The Massachusetts estate tax has seemed out-of-synch with other states as they have eliminated their estate taxes or raised their estate tax threshold and as rising housing prices have increased the value of many otherwise moderate estates above the $1 million threshold.

The Massachusetts estate tax is based on the federal estate tax system that was in effect in 2000. At that time, the federal estate tax allowed a credit for state estate taxes paid. Massachusetts, like many other states, simply charged the amount of that credit simply it didn’t cost estates any more to pay it. This was known as a “sponge” tax.

But then, Congress got rid of the credit and mostly eliminated federal estate taxes. The threshold in 2023 is $12.92 million, so very few estates pay a federal estate tax. Massachusetts has simply grandfathered in the tax that was in place 23 years ago.

How the New Law Works

The new bill increases the threshold in two ways. First, it gives estates a $99,600 credit, which is the amount of the tax on a $2 million estate. Second, it says that there will be no tax if the estate is under $2 million.

You may well ask why the legislature needed to take both of these steps. I believe that the reason is our unique structure with regard to gifts. If someone makes a gift of more than $17,000 to an individual in any one year they must file a gift tax return. On the federal level, such gifts simply erode the $12.92 threshold, which affects very few people. So, for instance, if you gave someone $117,000 one year, you could (only) give away $12.82 million tax free at death.

In Massachusetts, this worked differently. You would not be taxed on your gift, but the $100,000 taxable gift would be added back into your estate to determine whether it exceeded the estate tax threshold. As a result, sometimes estates that were less than $1 million were subject to the Massachusetts estate tax. The way I read the law, this is no longer the case. It appears that someone could make a deathbed gift to reduce their estate below $2 million and avoid the estate tax all together. One wonders whether that is really the legislature’s intent.

Another question you might ask is how this works if its dated back to January 1st of this year. That won’t be much of a problem since estate tax returns are due nine months after the date of death. So, only the estates of those dying in January of this year are likely to have filed an estate tax return already. Those that have can amend their returns and receive a rebate.

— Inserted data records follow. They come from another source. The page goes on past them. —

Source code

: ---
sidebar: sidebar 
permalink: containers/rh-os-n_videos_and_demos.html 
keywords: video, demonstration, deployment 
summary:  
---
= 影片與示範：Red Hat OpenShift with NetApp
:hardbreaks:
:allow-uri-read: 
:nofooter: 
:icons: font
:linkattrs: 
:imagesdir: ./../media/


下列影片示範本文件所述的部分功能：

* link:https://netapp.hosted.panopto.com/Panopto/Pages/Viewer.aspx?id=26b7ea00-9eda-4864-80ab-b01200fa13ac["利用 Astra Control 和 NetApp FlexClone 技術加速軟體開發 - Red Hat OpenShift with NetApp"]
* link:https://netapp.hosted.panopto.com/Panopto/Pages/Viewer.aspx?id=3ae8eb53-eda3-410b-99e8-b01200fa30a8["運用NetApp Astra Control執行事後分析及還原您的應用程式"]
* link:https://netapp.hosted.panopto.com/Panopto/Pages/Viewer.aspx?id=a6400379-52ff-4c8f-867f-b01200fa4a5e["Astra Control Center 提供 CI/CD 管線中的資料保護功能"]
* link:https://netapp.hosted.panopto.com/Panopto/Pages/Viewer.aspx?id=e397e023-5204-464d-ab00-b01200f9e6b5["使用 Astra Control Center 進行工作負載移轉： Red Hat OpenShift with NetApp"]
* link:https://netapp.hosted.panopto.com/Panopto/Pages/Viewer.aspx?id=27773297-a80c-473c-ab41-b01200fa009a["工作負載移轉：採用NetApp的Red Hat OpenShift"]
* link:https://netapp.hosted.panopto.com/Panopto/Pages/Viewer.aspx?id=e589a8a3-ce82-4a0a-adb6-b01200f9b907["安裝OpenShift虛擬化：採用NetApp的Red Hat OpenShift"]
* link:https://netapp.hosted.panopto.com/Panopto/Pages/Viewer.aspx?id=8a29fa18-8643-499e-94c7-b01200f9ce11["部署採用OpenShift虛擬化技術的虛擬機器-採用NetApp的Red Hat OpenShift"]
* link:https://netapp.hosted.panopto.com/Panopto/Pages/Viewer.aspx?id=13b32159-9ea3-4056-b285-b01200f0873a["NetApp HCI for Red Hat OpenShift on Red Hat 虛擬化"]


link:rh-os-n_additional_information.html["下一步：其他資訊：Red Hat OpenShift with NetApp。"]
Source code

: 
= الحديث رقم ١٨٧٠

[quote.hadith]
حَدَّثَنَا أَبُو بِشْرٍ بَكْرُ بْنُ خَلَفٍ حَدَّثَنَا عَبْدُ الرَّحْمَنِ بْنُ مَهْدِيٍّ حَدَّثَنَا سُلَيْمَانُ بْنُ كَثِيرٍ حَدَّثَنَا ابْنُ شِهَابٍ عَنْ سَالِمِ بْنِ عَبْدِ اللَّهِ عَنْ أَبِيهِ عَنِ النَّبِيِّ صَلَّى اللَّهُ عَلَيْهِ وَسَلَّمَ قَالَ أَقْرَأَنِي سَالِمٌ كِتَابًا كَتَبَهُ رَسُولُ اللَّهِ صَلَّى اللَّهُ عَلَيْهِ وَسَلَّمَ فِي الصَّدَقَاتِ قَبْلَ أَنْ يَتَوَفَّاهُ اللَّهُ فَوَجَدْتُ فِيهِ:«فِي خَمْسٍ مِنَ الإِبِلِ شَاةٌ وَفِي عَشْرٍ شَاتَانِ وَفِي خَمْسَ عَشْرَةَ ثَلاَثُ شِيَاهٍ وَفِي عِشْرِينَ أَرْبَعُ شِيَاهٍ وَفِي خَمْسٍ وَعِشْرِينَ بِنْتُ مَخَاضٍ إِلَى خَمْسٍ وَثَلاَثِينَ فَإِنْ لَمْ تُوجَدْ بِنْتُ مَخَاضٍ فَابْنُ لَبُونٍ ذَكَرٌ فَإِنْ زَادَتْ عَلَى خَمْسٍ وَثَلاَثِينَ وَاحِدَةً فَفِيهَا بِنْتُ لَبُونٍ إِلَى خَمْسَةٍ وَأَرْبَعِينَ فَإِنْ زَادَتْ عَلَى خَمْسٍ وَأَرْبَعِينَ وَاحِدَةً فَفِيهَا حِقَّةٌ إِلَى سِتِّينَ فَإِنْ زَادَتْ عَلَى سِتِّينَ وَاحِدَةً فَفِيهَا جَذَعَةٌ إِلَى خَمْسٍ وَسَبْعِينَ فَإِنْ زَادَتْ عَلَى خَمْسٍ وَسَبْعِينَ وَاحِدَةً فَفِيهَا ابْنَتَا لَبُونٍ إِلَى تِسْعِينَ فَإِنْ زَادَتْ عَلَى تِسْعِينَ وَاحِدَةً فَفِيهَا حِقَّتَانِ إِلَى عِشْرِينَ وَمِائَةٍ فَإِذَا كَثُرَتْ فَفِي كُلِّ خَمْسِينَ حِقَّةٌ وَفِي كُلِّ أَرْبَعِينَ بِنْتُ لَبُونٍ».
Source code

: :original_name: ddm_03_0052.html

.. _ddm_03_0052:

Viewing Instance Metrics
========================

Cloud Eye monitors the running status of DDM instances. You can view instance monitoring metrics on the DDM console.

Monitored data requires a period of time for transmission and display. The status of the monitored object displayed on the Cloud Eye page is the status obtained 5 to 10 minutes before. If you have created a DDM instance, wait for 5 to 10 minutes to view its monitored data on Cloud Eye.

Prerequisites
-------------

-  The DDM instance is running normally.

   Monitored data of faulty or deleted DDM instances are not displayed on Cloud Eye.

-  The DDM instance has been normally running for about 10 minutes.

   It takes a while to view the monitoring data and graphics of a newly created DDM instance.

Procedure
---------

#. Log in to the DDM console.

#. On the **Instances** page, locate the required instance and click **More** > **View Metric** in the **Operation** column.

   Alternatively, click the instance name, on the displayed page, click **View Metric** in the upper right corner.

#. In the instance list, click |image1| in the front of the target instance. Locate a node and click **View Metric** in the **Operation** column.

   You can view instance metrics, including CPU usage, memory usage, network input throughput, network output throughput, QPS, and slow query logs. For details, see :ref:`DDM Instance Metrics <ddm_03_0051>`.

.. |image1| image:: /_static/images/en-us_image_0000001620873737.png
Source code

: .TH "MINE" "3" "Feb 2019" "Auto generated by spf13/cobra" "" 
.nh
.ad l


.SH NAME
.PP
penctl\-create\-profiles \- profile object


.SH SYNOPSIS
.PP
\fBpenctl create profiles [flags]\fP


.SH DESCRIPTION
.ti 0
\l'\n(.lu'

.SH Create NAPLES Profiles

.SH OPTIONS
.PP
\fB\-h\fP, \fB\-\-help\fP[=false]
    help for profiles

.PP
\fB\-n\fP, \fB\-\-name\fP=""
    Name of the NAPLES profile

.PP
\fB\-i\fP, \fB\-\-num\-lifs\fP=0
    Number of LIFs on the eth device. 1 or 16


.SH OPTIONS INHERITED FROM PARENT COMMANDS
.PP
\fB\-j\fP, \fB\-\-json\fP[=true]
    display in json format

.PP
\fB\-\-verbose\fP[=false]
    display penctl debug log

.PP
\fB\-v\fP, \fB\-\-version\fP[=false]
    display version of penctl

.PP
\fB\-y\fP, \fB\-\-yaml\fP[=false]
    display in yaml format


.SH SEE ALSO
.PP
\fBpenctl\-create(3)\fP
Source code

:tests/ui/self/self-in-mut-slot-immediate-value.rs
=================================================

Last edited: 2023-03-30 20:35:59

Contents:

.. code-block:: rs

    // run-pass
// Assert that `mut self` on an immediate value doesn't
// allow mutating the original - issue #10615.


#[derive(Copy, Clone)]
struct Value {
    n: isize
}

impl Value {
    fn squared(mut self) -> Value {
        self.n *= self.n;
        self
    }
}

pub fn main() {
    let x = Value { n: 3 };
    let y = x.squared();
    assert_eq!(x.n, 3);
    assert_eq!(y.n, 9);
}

Finally, while the estate tax reform eliminates the tax on estates between $1 million and $2 million, it also reduces the tax on larger estates by approximately $100,000. This makes the tax somewhat less progressive in that it reduces the amount of redistribution of wealth by that amount. The legislature could have eliminated the tax on under $2 million without reducing the amount of the tax on larger estates.

What Does This Mean for You?

If your estate is under $2 million and unlikely to exceed that level, you don’t need to worry about the Massachusetts estate tax. If you’re estate is over the new threshold and you are married, basic estate tax planning using credit shelter or QTIP trusts.

But if you already have such a plan in place and your estate is under $2 million, should you eliminate the trusts? Perhaps, since having two separate trusts can complicate things a bit. But don’t rush to repeal the trusts. They still work under the new threshold and your estate may grow to exceed $2 million over time.

Trusts also provide non-tax benefits, including probate avoidance, asset management in the event of incapacity, protection from financial scams and creditor and divorce protection. So, consult with your estate planning attorney before repealing or modifying your estate plan.